======== Given passage ========

Mayhem Festival 2008 was the first iteration of the annual concert festival created by Kevin Lyman.

Mayhem Festival 2008 tour information
The Mayhem Festival, like most large festivals of a similar caliber, feature bands that recently released or are just about to release a new album. All of the main stage headliners will be promoting their new albums on this tour, as well as some of the second and third stage bands like 36 Crazyfists, Black Tide and Underoath.

The festival also offers some other activities such as playing the newest video games, perusing vendors, attending autograph signing sessions.

Rockstar Energy Drinks will be sampling their products. Additional sponsors include Jägermeister, Hot Topic and DiNGLIFE.com (Device Personalization Company). FUSE Television and Revolver Magazine (who will produce the Official Tour Program) have signed on as official Rockstar Energy Mayhem Festival media partners. Live Nation is set to promote the festival nationally.

Also joining the tour is the Metal mulisha freestyle motocross team. In the press release regarding the tour, a founding member of the Metal Mulisha and freestyle rider named Brian Deegan was quoted saying "They’ll be mixing the sound of riffing and ripping 250CC motorcycles flying 150 feet in the air against the backdrop of double bass drums and shredding guitars."

======== Dataset extract ========

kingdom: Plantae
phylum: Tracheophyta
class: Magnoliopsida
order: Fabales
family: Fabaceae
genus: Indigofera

========

# Job 1
From the Mayhem Festival 2008 passage, extract the portion starting at "Mayhem Festival 2008 was" and ending at "autograph signing sessions.".
# Job 2
Continue the Mayhem Festival 2008 passage from the point where it stops.

# Result 1
Mayhem Festival 2008 was the first iteration of the annual concert festival created by Kevin Lyman.

Mayhem Festival 2008 tour information
The Mayhem Festival, like most large festivals of a similar caliber, feature bands that recently released or are just about to release a new album. All of the main stage headliners will be promoting their new albums on this tour, as well as some of the second and third stage bands like 36 Crazyfists, Black Tide and Underoath.

The festival also offers some other activities such as playing the newest video games, perusing vendors, attending autograph signing sessions.

# Result 2
Sevendust pulls out of tour
Sevendust originally planned on participating in the festival, but pulled out of the festival according to Blabbermouth.net. The band was replaced by Underoath.

Slipknot injuries
During the opening date of the festival on July 9, Sid Wilson the turntablist of Slipknot broke both of his heels when he jumped from an elevated area of the stage and landed incorrectly. Despite the injury, he promised to perform on all dates of the tour even in a wheelchair. With both his legs in casts he returned with the band on the second date of the festival on July 12 in a wheelchair, he has however performed without it (he was seen on August 10 with the chair on stage and included it into the act).  Throughout the tour, he has been seen to repeatedly slip out of the wheelchair in order to crawl across the stage and climb upon the set pieces and drum set. His 'Moon Boots' as Corey Taylor calls them, are displayed to the audience at some point during the set.

During the tour Slipknot drummer Joey Jordison also suffered an injury by breaking his ankle. Slipknot finished the tour regardless but were forced to cancel several appearances at European festivals due to the injury.

Mayhem Festival 2008 lineup

Main stage
Slipknot
Disturbed
DragonForce
Mastodon

Jägermeister Stage
Machine Head 
Airbourne 
Five Finger Death Punch
Walls of Jericho
Jägermeister Opening Band (See Below)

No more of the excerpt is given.